In a bridal dress store. Amy’s holding a handheld video camera, turns it towards her and says, Amy Farrah Fowler, maid of honor, backstage wedding fun video, take one. Bernadette says they’re just trying on dresses, do they really need to tape this? Amy asks if she’s the maid of honor. Bernadette says she’s the bride. Amy says then that would be no.
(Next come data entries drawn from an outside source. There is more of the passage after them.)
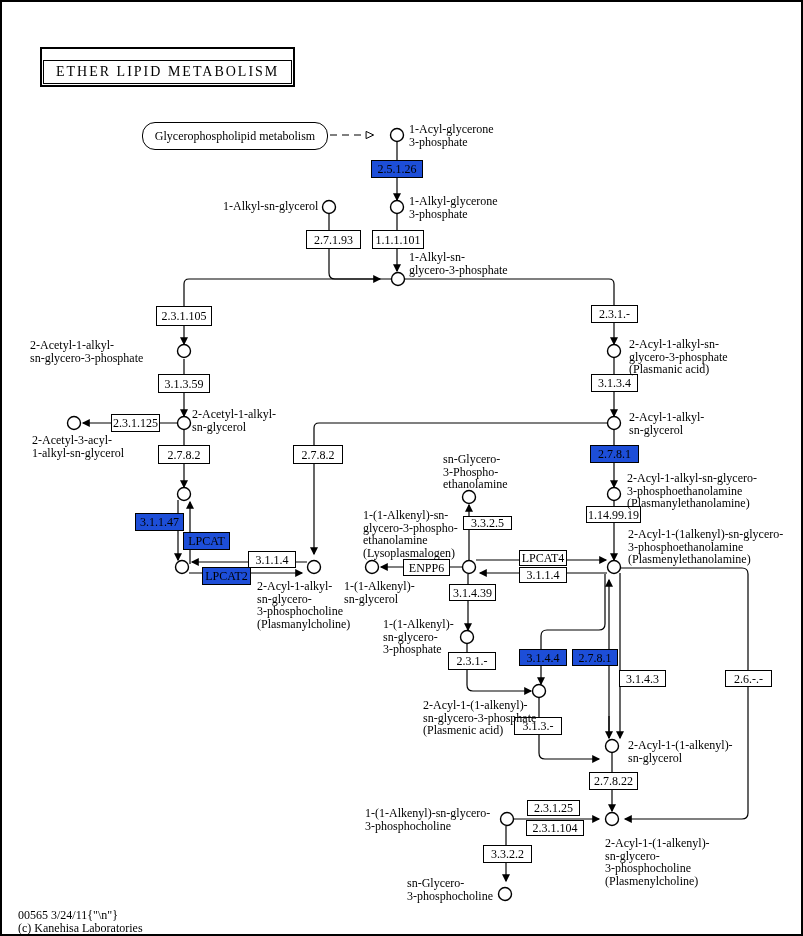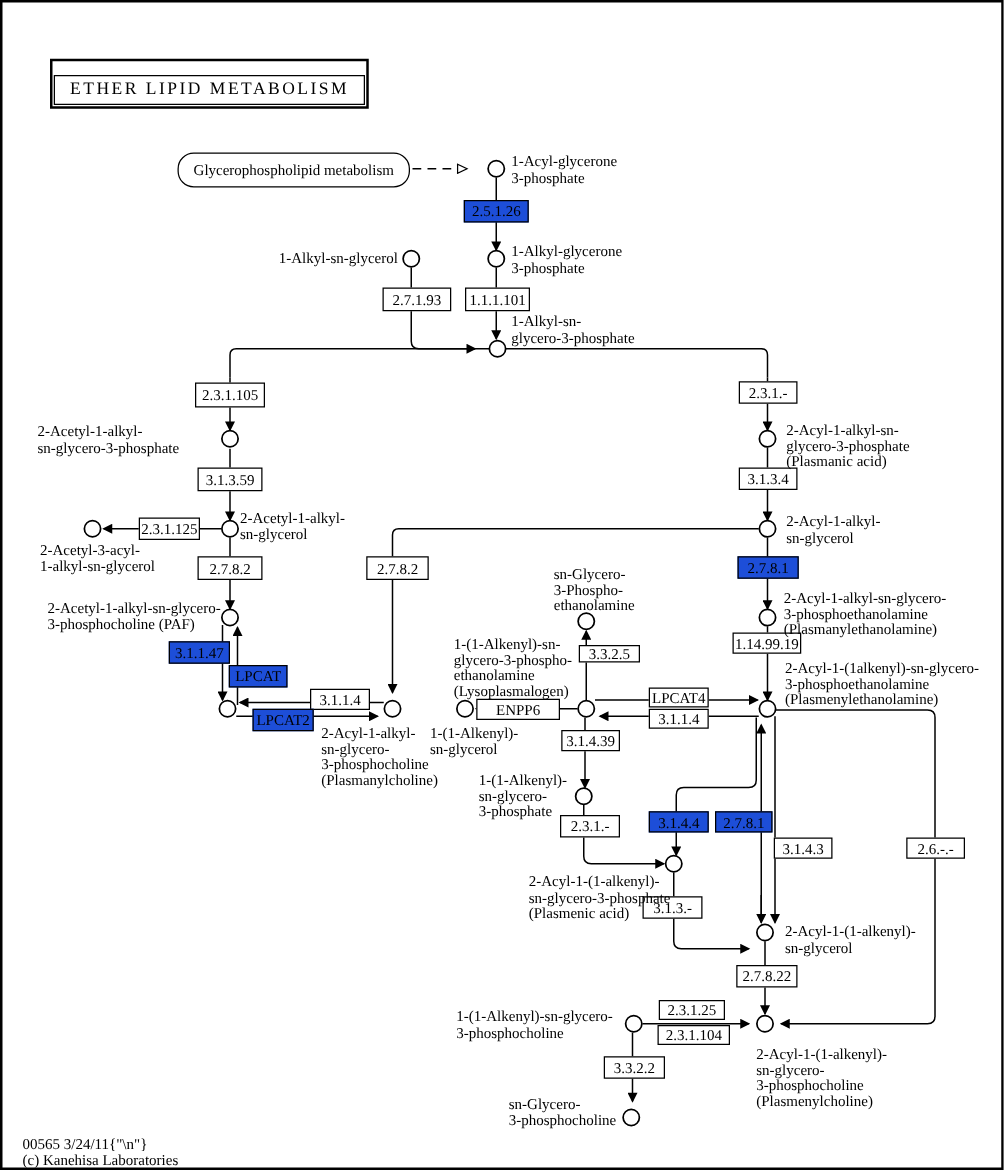--- a/index.html
+++ b/index.html
@@ -109,21 +109,21 @@
   <div class="ec green" style="left:133px;top:511px;width:49px;height:18px">3.1.1.47</div>
   <div class="ec green" style="left:181px;top:530px;width:47px;height:18px">LPCAT</div>
   <div class="ec" style="left:246px;top:549px;width:48px;height:17px">3.1.1.4</div>
   <div class="ec green" style="left:200px;top:565px;width:49px;height:18px">LPCAT2</div>
   <div class="ec" style="left:291px;top:443px;width:50px;height:19px">2.7.8.2</div>
   <div class="ec" style="left:589px;top:303px;width:47px;height:18px">2.3.1.-</div>
   <div class="ec" style="left:589px;top:372px;width:47px;height:18px">3.1.3.4</div>
   <div class="ec green" style="left:588px;top:443px;width:49px;height:18px">2.7.8.1</div>
   <div class="ec" style="left:584px;top:504px;width:55px;height:17px">1.14.99.19</div>
   <div class="ec" style="left:461px;top:514px;width:49px;height:14px">3.3.2.5</div>
-  <div class="ec" style="left:379px;top:557px;width:67px;height:17px">ENPP6</div>
+  <div class="ec" style="left:401px;top:557px;width:47px;height:17px">ENPP6</div>
   <div class="ec" style="left:517px;top:548px;width:48px;height:16px">LPCAT4</div>
   <div class="ec" style="left:517px;top:565px;width:48px;height:16px">3.1.1.4</div>
   <div class="ec" style="left:447px;top:582px;width:47px;height:17px">3.1.4.39</div>
   <div class="ec" style="left:446px;top:650px;width:48px;height:18px">2.3.1.-</div>
   <div class="ec green" style="left:517px;top:647px;width:48px;height:17px">3.1.4.4</div>
   <div class="ec green" style="left:570px;top:647px;width:46px;height:17px">2.7.8.1</div>
   <div class="ec" style="left:617px;top:668px;width:47px;height:17px">3.1.4.3</div>
   <div class="ec" style="left:723px;top:668px;width:47px;height:17px">2.6.-.-</div>
   <div class="ec" style="left:512px;top:715px;width:48px;height:18px">3.1.3.-</div>
   <div class="ec" style="left:587px;top:770px;width:49px;height:18px">2.7.8.22</div>
@@ -137,22 +137,20 @@
   <div class="lbl" style="left:407px;top:193px">1-Alkyl-glycerone
 3-phosphate</div>
   <div class="lbl" style="left:407px;top:249px">1-Alkyl-sn-
 glycero-3-phosphate</div>
   <div class="lbl" style="left:28px;top:337px">2-Acetyl-1-alkyl-
 sn-glycero-3-phosphate</div>
   <div class="lbl" style="left:190px;top:406px">2-Acetyl-1-alkyl-
 sn-glycerol</div>
   <div class="lbl" style="left:30px;top:432px">2-Acetyl-3-acyl-
 1-alkyl-sn-glycerol</div>
-  <div class="lbl" style="left:36px;top:478px">2-Acetyl-1-alkyl-sn-glycero-
-3-phosphocholine (PAF)</div>
   <div class="lbl" style="left:255px;top:578px">2-Acyl-1-alkyl-
 sn-glycero-
 3-phosphocholine
 (Plasmanylcholine)</div>
   <div class="lbl" style="left:627px;top:336px">2-Acyl-1-alkyl-sn-
 glycero-3-phosphate
 (Plasmanic acid)</div>
   <div class="lbl" style="left:627px;top:409px">2-Acyl-1-alkyl-
 sn-glycerol</div>
   <div class="lbl" style="left:625px;top:470px">2-Acyl-1-alkyl-sn-glycero-

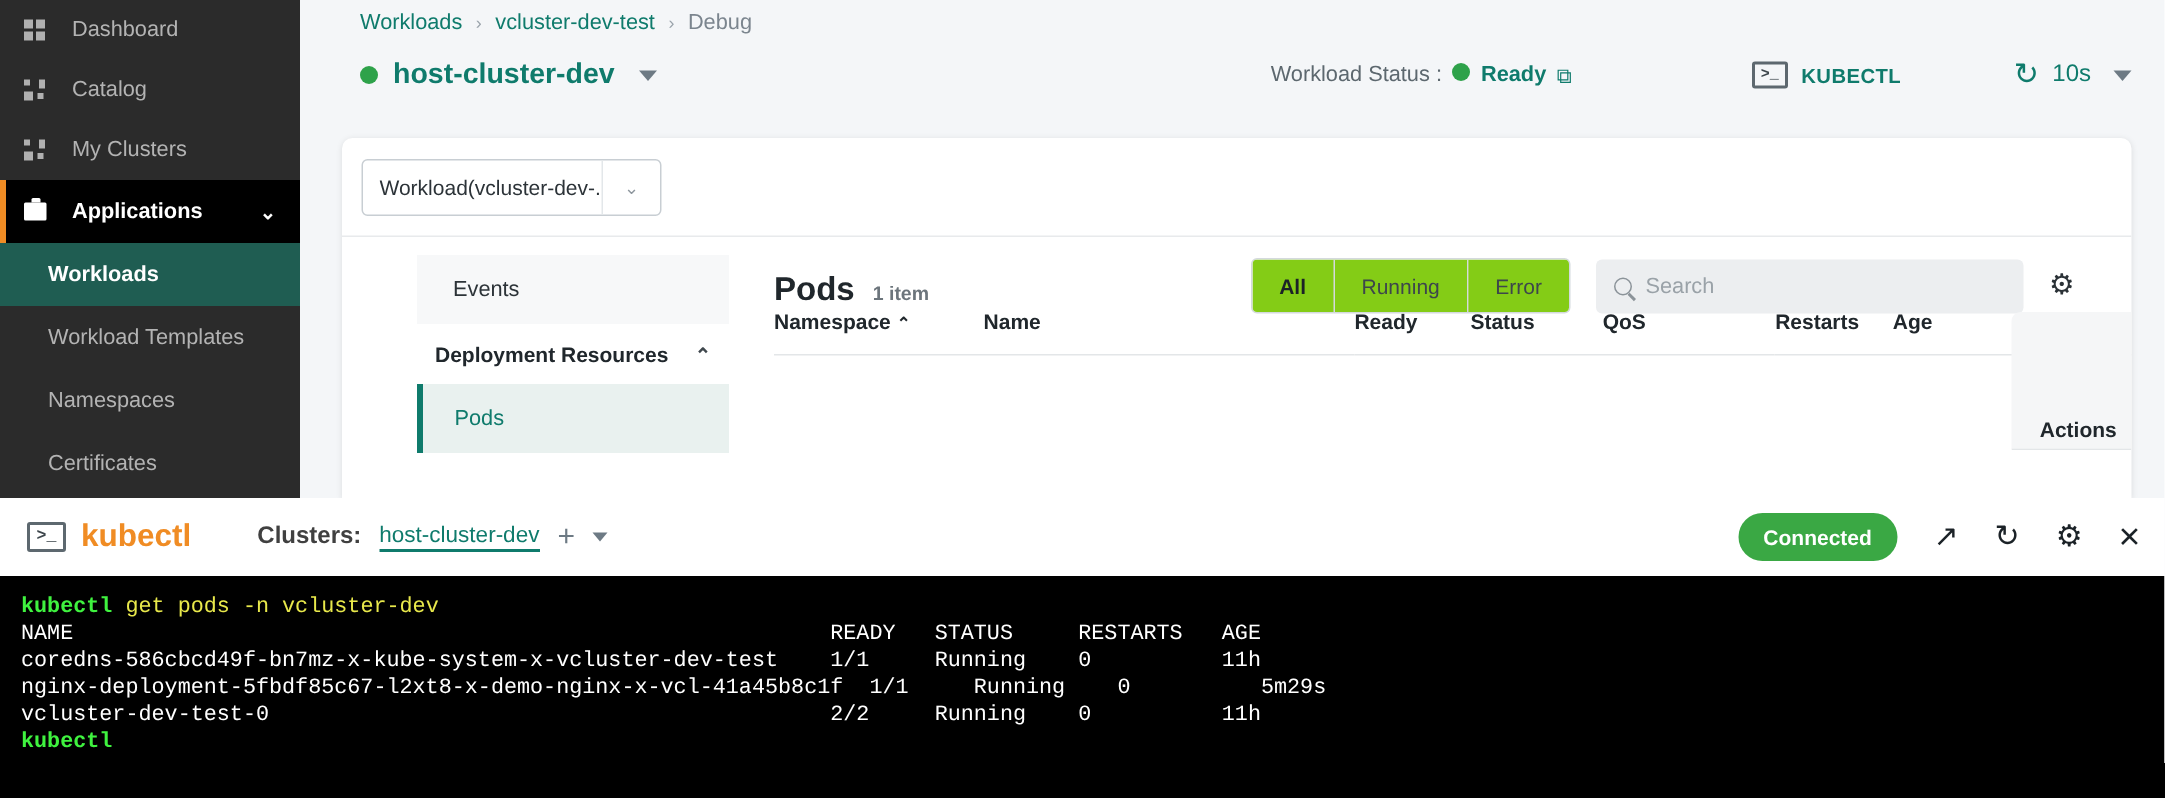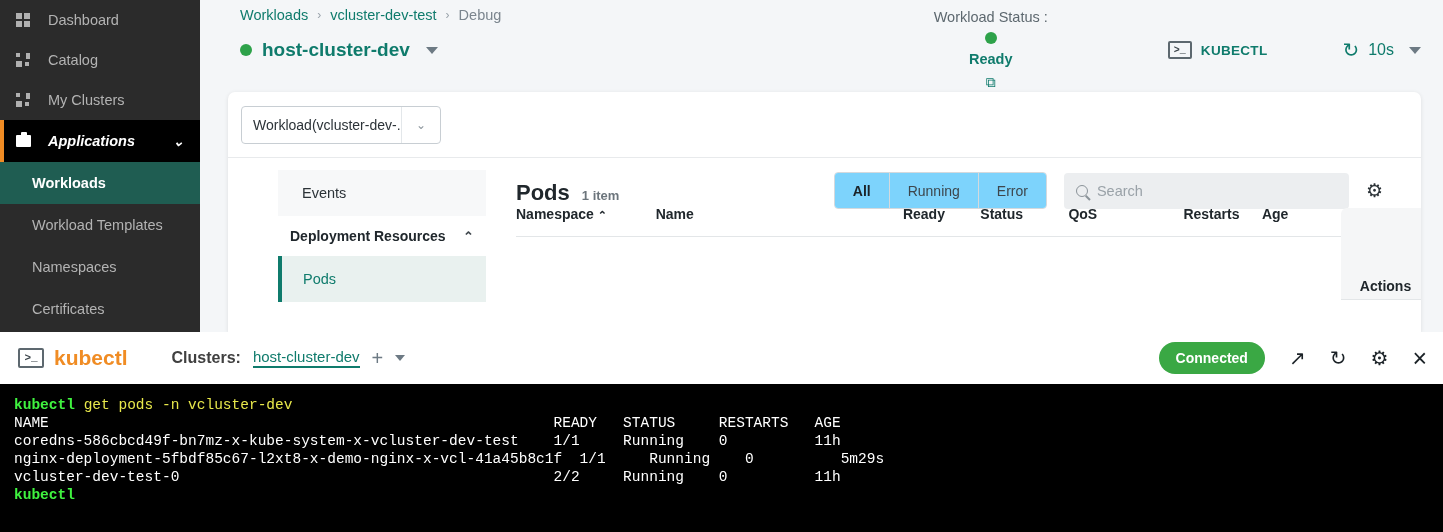--- a/index.html
+++ b/index.html
@@ -27,21 +27,21 @@
   .gridicon i.a { left:0; top:0; width:6px; height:6px; }
   .gridicon i.b { right:0; top:0; width:6px; height:6px; }
   .gridicon i.c { left:0; bottom:0; width:6px; height:6px; }
   .gridicon i.d { right:0; bottom:0; width:6px; height:6px; }
   .gridicon.v1 i.a { width:4px; height:4px;}
   .gridicon.v1 i.b { width:4px; height:6px;}
   .gridicon.v1 i.c { width:6px; height:6px;}
   .gridicon.v1 i.d { width:4px; height:4px; right:1px; bottom:1px;}
 
   .nav-item.app-row {
-    background: #000000; color: #ffffff; font-weight: 600; height: 42px; font-style: italic;
+    background: #000000; color: #ffffff; font-weight: 600; height: 42px;
   }
   .nav-item.app-row::before {
     content:""; position:absolute; left:0; top:0; bottom:0; width:4px; background:#f08c24;
   }
   .briefcase { position:relative; width:15px; height:12px; background:#ffffff; border-radius:1px;}
   .briefcase::before{content:""; position:absolute; left:4.5px; top:-3px; width:6px; height:3px; background:#ffffff; border-radius:1px 1px 0 0;}
   .chev-small { margin-left:auto; margin-right:16px; font-size:13px; color:#ffffff; line-height:1;}
 
   .sub-item {
     display:flex; align-items:center; height:42px; padding-left:32px;
@@ -68,21 +68,21 @@
   .cluster-name {
     display:flex; align-items:center; gap:10px; color:#0f7b6c;
     font-size:19px; font-weight:600; cursor:pointer;
   }
   .dot { width:12px; height:12px; border-radius:50%; background:#2ea24a; display:inline-block; }
   .caret-dn {
     width:0;height:0;border-left:6px solid transparent;border-right:6px solid transparent;
     border-top:7px solid #6d7a84; margin-left:6px;
   }
   .hdr-right { margin-left:auto; display:flex; align-items:center; gap:0; }
-  .wl-status { font-size:14.5px; color:#5d686f; display:flex; align-items:center; gap:7px;flex-direction:column;}
+  .wl-status { font-size:14.5px; color:#5d686f; display:flex; gap:7px;}
   .wl-status b { color:#0f7b6c; font-weight:600;}
   .ext-ico { color:#0f7b6c; font-size:14px; }
   .kubectl-btn {
     display:flex; align-items:center; gap:9px; margin-left:120px; cursor:pointer;
   }
   .term-box {
     width:24px;height:18px;border:2px solid #5d686f;border-radius:2px;
     display:flex;align-items:center;justify-content:center;
     font-size:10px;color:#3d464c;font-family:"Liberation Mono", monospace; font-weight:700;
   }
@@ -127,21 +127,21 @@
   }
 
   .right-pane { flex:1; padding:22px 0 0 18px; min-width:0; position:relative; }
   .pods-head { display:flex; align-items:flex-end; gap:12px; }
   .pods-title { font-size:22px; font-weight:700; color:#20272c; }
   .pods-count { font-size:13px; color:#6c757c; font-weight:600; padding-bottom:3px;}
 
   .toolbar { position:absolute; right:38px; top:14px; display:flex; align-items:center; gap:17px;}
   .seg { display:flex; border:1px solid #d4d9dd; border-radius:4px; overflow:hidden; height:37px;}
   .seg button {
-    border:none; background:#7dd3fc; padding:0 18px; font-size:14px; color:#3d464c;
+    border:none; background:#84cc16; padding:0 18px; font-size:14px; color:#3d464c;
     cursor:pointer; font-family:inherit; border-right:1px solid #d4d9dd;
   }
   .seg button:last-child{border-right:none;}
   .seg button.on { font-weight:700; color:#1b2227; }
   .searchbox {
     width:285px; height:36px; background:#eceef0; border-radius:4px;
     display:flex; align-items:center; padding:0 12px; gap:9px;
   }
   .mag {
     width:12px;height:12px;border:1.6px solid #8b9399;border-radius:50%; position:relative; flex:none;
Penny comes out in a dress, which Bernadette loves, but Amy says come on bestie, show some more skin. Cut to Amy coming out in a dress, they tell her she looks sexy, and Amy says confidently, “You think there aren’t mirrors back there? I know how I look.” Cut to Bernadette in a wedding gown, Penny says she looks beautiful and goes up to hug her. Amy says, beautiful, yes, but not Penny beautiful. (Penny glares and Bernadette looks upset.) Then cut to Amy outside a dressing room door, asking Penny what’s taking so long or something, and she opens the door, but Penny’s in the middle of changing. Penny yells at Amy to go away, so Amy apologizes and turns, but then turns back towards Penny again. Penny repeats, out!, and Amy again says sorry and cuts away.

Everything starting from Penny coming out in a dress was shown from Amy’s camcorder’s POV. And though they showed us the full segment pre-taped, then they did tape the very first part with just Amy and Bernadette again, because they’d forgotten to get that part from Amy’s camera’s POV (what we saw was the regular camera’s POV on the both of them). Mayim really just had her hands out pretending to hold the camera, cause at one point she apologized and said she touched something.